Raccontando aneddoti, Luigi ricorda uno dei suoi primi clienti. Una persona comune con modi gentili ed affabili. Il primo impatto è di diffidenza reciproca ma, alla fine del pranzo, il cliente si complimenta con Luigi per i piatti dove, afferma, ha potuto “gustare i veri sapori” delle pietanze. Luigi è colpito, non si aspettava un complimento. L’uomo continua dandogli qualche consiglio circa la lavorazione delle carni, consiglio che Luigi e Alberto ascoltano con la massima attenzione essendo alle prime armi e ancora inesperti in materia.
Dopo un anno, l’uomo misterioso si ripresenta all’Agriturismo, questa volta a bordo di una fiammante Ferrari Rossa. E’ solo in quel momento che Luigi e Alberto capiscono di avere di fronte un esperto nel settore della lavorazione delle carni che, con grande umiltà, ha dato loro preziosi consigli, senza voler dare troppa importanza alla sua posizione.
Questo non è il solo cliente che Luigi ricorda con particolare coinvolgimento.
A settembre di alcuni anni fa, Cesare, collega di lavoro di un ex compagno di scuola di Alberto, trascorre qualche giorno di vacanza in Comelico. Una sera si reca a cena ‘Ai Lares’. Cesare, fra una portata e l’altra, confida a Luigi che sua mamma era nativa di Auronzo, ma dopo la sua scomparsa, ha perso ogni contatto con la famiglia di origine. Dalle indicazioni di Cesare, Luigi intuisce che uno dei suoi zii è un certo ‘Cattaruzza Cecilia Sergio’, emigrato negli Stati Uniti in cerca di fortuna come cercatore d’oro in Alaska. Purtroppo la buona sorte non gli fu amica e ritornò presto in paese. Quasi subito, però, riparti e trovò ‘l’America’ a Panama con il commercio delle banane.
Ritornerà ad Auronzo solo nel 1956. Alcuni ex ragazzi di allora lo ricordavano perché tornò vestito di bianco, con un cappello chiaro a tesa larga chino sul capo. Alloggiava all’albergo “Cadore”, oggi chiuso. Quell’aria da gran signore, e le cospicue mance che lasciava, gli valsero il soprannome di “Don Sergio”. Tornerà una seconda volta con la moglie, negli anni 60 e sarà l’ultimo avvistamento di cui sia rimasta memoria.
Nel 2014, Luigi lo ricorda benissimo, all’agriturismo arriva una macchina con 6 persone a bordo. Il locale era al completo ma riuscì a trovare loro posto e farli accomodare. Sono tutti stranieri, solo la signora parla un po’ d’italiano con una pronunciata cadenza spagnola. Stanno girando l’Europa per vacanza, e lei ne approfitta per cercare anche le sue origini.

◆ Serie di esercizi ◆
1. Copia dal testo sui clienti dell'agriturismo il passo che inizia con "Nel 2014, Luigi" e termina con "le sue origini.".
2. Prosegui il testo sui clienti dell'agriturismo dal punto in cui si interrompe.

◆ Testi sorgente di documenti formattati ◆
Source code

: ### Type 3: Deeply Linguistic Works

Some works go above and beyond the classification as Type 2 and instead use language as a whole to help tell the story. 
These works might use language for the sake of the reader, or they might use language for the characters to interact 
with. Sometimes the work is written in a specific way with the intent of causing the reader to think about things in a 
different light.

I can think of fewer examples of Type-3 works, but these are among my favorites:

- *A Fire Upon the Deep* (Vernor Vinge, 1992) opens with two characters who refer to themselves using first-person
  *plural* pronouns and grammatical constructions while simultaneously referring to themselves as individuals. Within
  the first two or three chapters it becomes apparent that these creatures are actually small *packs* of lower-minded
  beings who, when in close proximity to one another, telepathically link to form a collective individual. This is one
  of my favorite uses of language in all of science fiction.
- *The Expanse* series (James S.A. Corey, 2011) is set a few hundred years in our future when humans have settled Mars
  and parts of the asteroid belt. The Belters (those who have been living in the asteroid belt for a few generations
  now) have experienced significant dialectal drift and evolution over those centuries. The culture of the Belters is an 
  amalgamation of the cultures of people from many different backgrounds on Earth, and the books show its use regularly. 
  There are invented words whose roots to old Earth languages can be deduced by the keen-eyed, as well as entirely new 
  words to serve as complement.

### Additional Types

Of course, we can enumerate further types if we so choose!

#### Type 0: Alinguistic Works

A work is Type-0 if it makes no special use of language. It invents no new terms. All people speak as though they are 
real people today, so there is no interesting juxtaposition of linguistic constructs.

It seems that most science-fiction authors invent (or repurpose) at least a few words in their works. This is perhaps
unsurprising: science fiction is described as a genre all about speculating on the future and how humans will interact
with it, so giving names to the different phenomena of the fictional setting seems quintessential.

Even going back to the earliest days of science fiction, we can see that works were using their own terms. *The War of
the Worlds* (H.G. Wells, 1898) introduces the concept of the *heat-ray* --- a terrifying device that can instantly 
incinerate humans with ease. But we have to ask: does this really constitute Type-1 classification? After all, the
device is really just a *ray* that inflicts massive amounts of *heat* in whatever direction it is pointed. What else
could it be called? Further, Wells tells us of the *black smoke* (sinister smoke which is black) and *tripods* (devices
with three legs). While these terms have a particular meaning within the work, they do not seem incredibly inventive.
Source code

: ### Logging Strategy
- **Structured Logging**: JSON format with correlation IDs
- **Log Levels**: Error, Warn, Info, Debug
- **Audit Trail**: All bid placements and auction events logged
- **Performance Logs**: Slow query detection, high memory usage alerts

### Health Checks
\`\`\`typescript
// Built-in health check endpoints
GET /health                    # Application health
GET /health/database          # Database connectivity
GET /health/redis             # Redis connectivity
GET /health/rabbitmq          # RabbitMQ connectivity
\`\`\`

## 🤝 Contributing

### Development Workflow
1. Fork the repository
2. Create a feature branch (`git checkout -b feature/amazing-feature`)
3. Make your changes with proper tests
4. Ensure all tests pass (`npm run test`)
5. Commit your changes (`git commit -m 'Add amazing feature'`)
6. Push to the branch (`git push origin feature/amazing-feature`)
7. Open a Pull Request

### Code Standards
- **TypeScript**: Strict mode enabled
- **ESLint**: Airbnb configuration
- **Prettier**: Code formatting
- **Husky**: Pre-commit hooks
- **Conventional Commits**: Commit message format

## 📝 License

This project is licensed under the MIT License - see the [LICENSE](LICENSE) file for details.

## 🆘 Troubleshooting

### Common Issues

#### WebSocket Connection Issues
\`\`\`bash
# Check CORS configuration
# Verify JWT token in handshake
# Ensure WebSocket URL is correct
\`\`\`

◆ Esercizi svolti ◆
1.
Nel 2014, Luigi lo ricorda benissimo, all’agriturismo arriva una macchina con 6 persone a bordo. Il locale era al completo ma riuscì a trovare loro posto e farli accomodare. Sono tutti stranieri, solo la signora parla un po’ d’italiano con una pronunciata cadenza spagnola. Stanno girando l’Europa per vacanza, e lei ne approfitta per cercare anche le sue origini.

2.
“Argentini o Uruguaiani?” azzarda Luigi, “No” risponde la signora “Panama”.
“Panama?” chiede Luigi, più incuriosito che sorpreso, e poi lascia andare lì un “Cattaruzza Cecilia Sergio …”, per un strano automatismo della memoria.
La donna si illumina. È la nipote di ‘Don Sergio’. È commossa! Questa è la scintilla che cercava! Chissà quale strana coincidenza l’ha portata ‘Ai Lares’. Subito Luigi chiamerà Cesare per farlo incontrare con i suoi lontani cugini Panamensi.
Una storia bellissima, che ancora oggi commuove chi, come Luigi, ha passato molti anni fuori dalla sua terra e poi è ritornato forte del richiamo dei luoghi d’origine.

Interno Agriturismo Ai LaresOrmai si è fatto tardi. Luigi ha degli impegni inderogabili, ci deve lasciare.
Mi concedo ancora una domanda prima di salutarlo, gli chiedo chi vorrebbe ringraziare.
“La lista è lunga”, afferma, “ovviamente il cognato Alberto, tutta la famiglia che lo ha aiutato e quelli che ancora, con passione e sacrificio, lavorano con lui, compresi i collaboratori che si sono uniti a questa famiglia”.
Poi, nel cassetto dei ricordi gli viene alla mente un altro Luigi, un amico vicentino cui si era rivolto per avere consigli quando fu messa all’asta la Polveriera. Luigi e Alberto dovevano presentare un’offerta economica, ma non sapevano quale rialzo realistico, motivato e sostenibile era opportuno fare.
L’amico Vicentino chiederà loro “Per voi, questo luogo, quale valore affettivo può avere?”
Che valore poteva avere per Luigi e Alberto, nati fra questi boschi, ritornare alla ‘loro montagna’? Un valore immenso, un valore che farà loro vincere l’asta.

In realtà inizia così questa storia che spero vi abbia appassionato e incuriosito, che mi auguro vi porterà all’Agriturismo ‘Ai Lares’ a conoscere Luigi e Alberto, ad assaggiare alcuni dei loro piatti semplici e genuini e ad ammirare uno dei panorami più belli al mondo, Patrimonio dell’Umanità dal 2009.
Vi aspetta a braccia aperte, ve lo assicuro.